◆ **Source data**:
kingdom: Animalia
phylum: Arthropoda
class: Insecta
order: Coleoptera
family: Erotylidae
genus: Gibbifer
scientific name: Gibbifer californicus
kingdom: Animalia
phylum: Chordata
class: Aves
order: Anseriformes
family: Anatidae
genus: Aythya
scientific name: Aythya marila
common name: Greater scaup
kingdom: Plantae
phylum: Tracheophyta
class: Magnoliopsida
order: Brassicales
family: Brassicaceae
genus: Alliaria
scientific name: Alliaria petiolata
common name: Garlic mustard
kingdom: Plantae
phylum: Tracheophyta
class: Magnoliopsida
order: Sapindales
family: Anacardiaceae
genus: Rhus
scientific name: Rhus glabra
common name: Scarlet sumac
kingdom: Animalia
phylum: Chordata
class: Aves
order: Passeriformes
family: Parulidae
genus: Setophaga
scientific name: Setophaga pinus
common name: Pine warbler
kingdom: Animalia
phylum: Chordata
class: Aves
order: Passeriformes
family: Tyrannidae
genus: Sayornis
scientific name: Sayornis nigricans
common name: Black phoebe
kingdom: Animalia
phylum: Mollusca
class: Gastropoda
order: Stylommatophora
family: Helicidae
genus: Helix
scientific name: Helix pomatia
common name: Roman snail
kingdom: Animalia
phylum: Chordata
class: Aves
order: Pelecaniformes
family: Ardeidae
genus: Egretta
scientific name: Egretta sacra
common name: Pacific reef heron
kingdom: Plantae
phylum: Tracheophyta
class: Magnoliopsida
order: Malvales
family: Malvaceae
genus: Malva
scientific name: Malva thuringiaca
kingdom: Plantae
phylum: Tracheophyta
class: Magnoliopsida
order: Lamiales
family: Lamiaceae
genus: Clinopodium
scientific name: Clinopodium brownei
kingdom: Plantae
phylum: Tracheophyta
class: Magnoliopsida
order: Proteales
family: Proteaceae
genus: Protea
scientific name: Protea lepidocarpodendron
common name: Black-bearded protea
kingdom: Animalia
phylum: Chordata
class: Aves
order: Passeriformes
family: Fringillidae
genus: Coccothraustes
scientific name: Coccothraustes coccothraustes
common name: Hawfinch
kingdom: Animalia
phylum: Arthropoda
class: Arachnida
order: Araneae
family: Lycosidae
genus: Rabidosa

◆ **Task description**: Pick out every line in the material that contains the word "common", and copy each of those lines.

◆ **Expected answer**:
common name: Greater scaup
common name: Garlic mustard
common name: Scarlet sumac
common name: Pine warbler
common name: Black phoebe
common name: Roman snail
common name: Pacific reef heron
common name: Black-bearded protea
common name: Hawfinch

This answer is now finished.